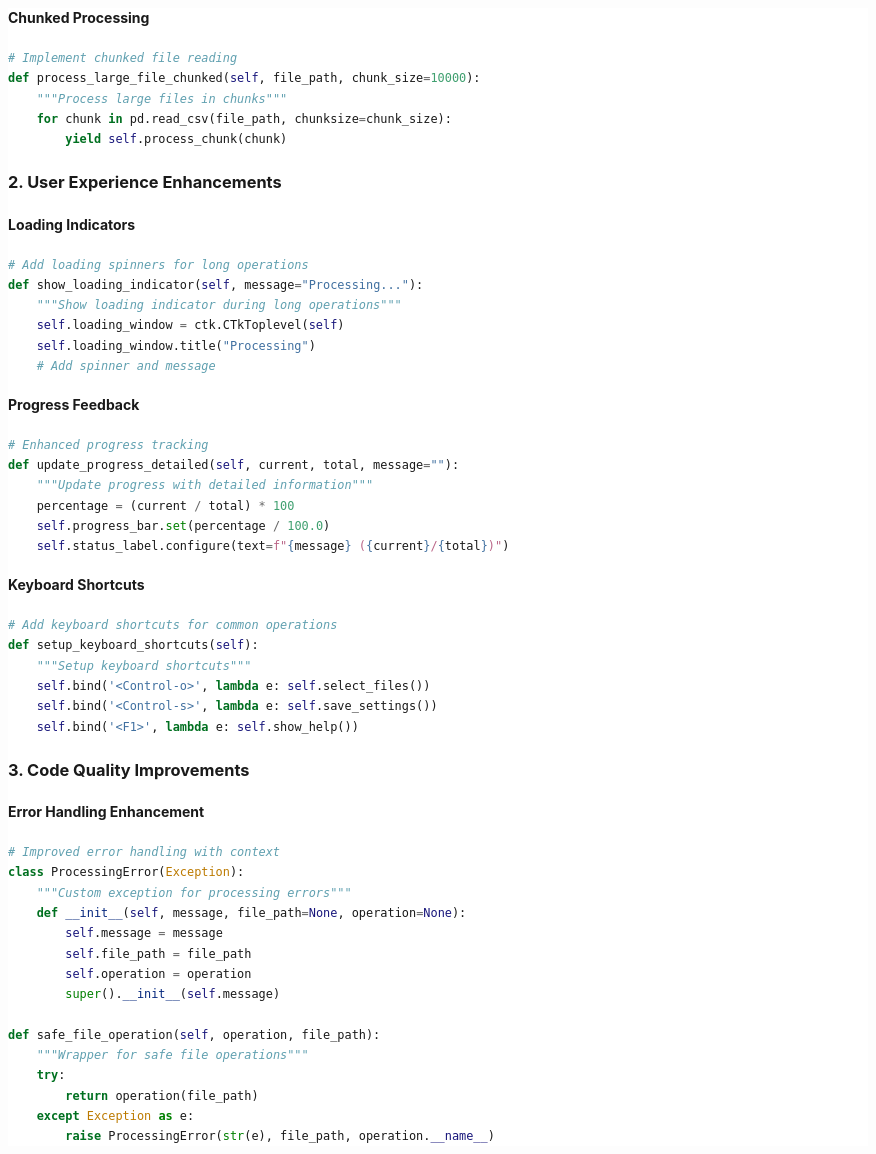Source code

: #### **Chunked Processing**
```python
# Implement chunked file reading
def process_large_file_chunked(self, file_path, chunk_size=10000):
    """Process large files in chunks"""
    for chunk in pd.read_csv(file_path, chunksize=chunk_size):
        yield self.process_chunk(chunk)
```

### **2. User Experience Enhancements**

#### **Loading Indicators**
```python
# Add loading spinners for long operations
def show_loading_indicator(self, message="Processing..."):
    """Show loading indicator during long operations"""
    self.loading_window = ctk.CTkToplevel(self)
    self.loading_window.title("Processing")
    # Add spinner and message
```

#### **Progress Feedback**
```python
# Enhanced progress tracking
def update_progress_detailed(self, current, total, message=""):
    """Update progress with detailed information"""
    percentage = (current / total) * 100
    self.progress_bar.set(percentage / 100.0)
    self.status_label.configure(text=f"{message} ({current}/{total})")
```

#### **Keyboard Shortcuts**
```python
# Add keyboard shortcuts for common operations
def setup_keyboard_shortcuts(self):
    """Setup keyboard shortcuts"""
    self.bind('<Control-o>', lambda e: self.select_files())
    self.bind('<Control-s>', lambda e: self.save_settings())
    self.bind('<F1>', lambda e: self.show_help())
```

### **3. Code Quality Improvements**

#### **Error Handling Enhancement**
```python
# Improved error handling with context
class ProcessingError(Exception):
    """Custom exception for processing errors"""
    def __init__(self, message, file_path=None, operation=None):
        self.message = message
        self.file_path = file_path
        self.operation = operation
        super().__init__(self.message)

def safe_file_operation(self, operation, file_path):
    """Wrapper for safe file operations"""
    try:
        return operation(file_path)
    except Exception as e:
        raise ProcessingError(str(e), file_path, operation.__name__)
```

==================================================

**Task details:**
Return each line of the preceding material in which "percentage" can be found.

**Written answer:**
    percentage = (current / total) * 100
    self.progress_bar.set(percentage / 100.0)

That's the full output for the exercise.